The book, I Know Why The Caged Bird Sings, was ultimately published in 1969.

She changed her name to Maya Angelou while working as a singer and dancer.

She also worked as an actor, with credits that included a role in the ground-breaking television mini-series, Roots, and she wrote the script and score for the movie, Georgia, Georgia.

She was a Grammy winner for three spoken-word albums.

In 1993, she read her poem, On the Pulse of Morning, at the inauguration of former President Bill Clinton, who called it “electrifying.”

Ms. Angelou, who never went to college, collected more than 30 honorary degrees.

The events honouring Ms. Angelou’s eclectic life followed a public memorial service held at the Mount Zion Baptist Church in Winston Salem, North Carolina, where she was a longtime member. Ms. Angelou’s grandson, Collin Johnson, spoke at the service.

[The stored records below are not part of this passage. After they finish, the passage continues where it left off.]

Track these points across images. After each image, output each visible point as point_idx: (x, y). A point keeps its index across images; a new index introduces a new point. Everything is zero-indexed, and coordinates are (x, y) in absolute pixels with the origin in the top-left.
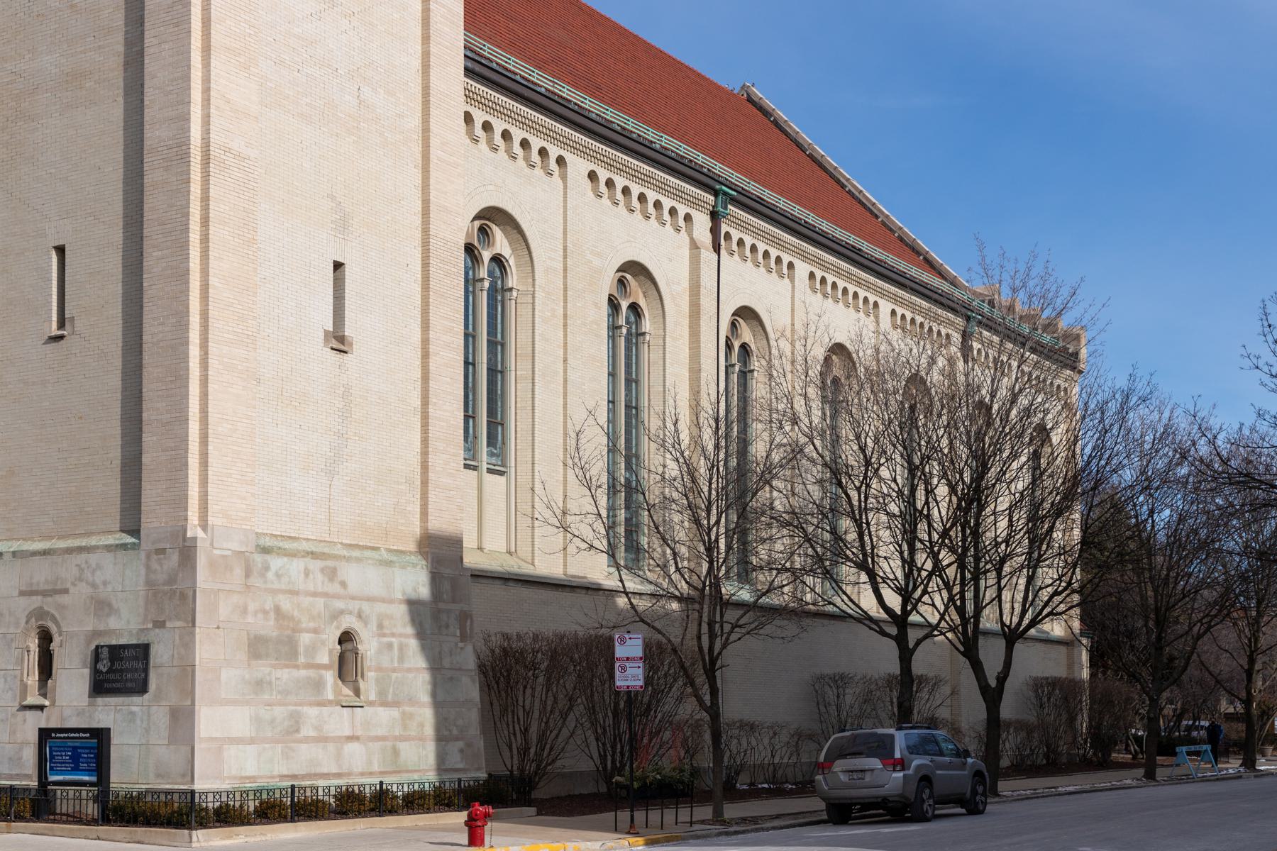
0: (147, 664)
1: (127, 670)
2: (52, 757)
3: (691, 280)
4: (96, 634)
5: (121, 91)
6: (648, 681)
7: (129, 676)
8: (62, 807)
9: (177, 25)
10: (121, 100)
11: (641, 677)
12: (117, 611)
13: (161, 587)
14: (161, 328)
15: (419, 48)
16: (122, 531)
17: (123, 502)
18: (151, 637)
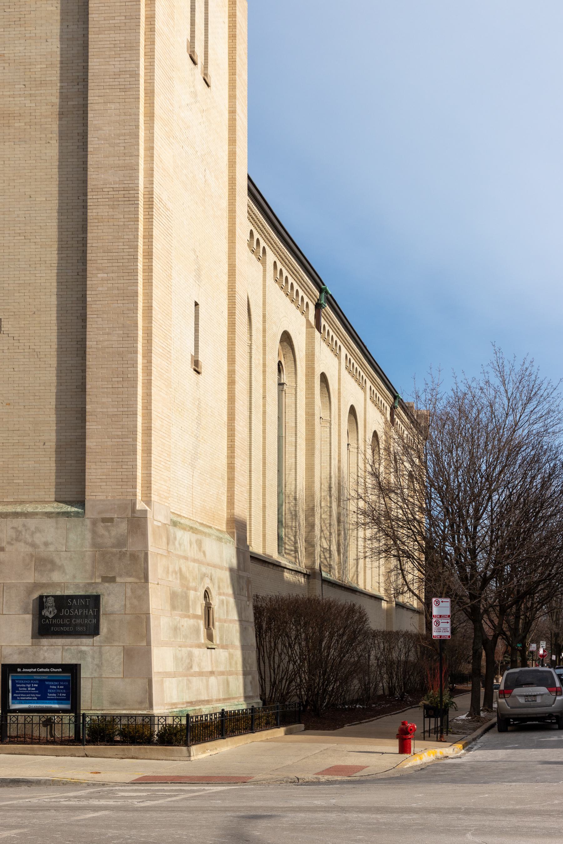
0: (98, 611)
1: (76, 617)
2: (15, 688)
3: (307, 349)
4: (36, 586)
5: (56, 136)
6: (453, 631)
7: (78, 621)
8: (12, 731)
9: (125, 90)
10: (55, 144)
11: (449, 629)
12: (61, 568)
13: (110, 549)
14: (106, 337)
15: (226, 147)
16: (56, 501)
17: (57, 477)
18: (103, 589)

“She had a way. How do you describe someone in one word?” Mr. Johnson told the church gathering which was monitored by a local TV feed. “How do you tell them how she made you feel, because she made you feel different things?”

On Friday, the family of the author, known for her lyrical prose and regal speaking voice, was still arranging details of her funeral service.

Wake Forest University in North Carolina, where Ms. Angelou had worked for three decades, was still developing its plan to honour her, said spokesperson, Katie Neal.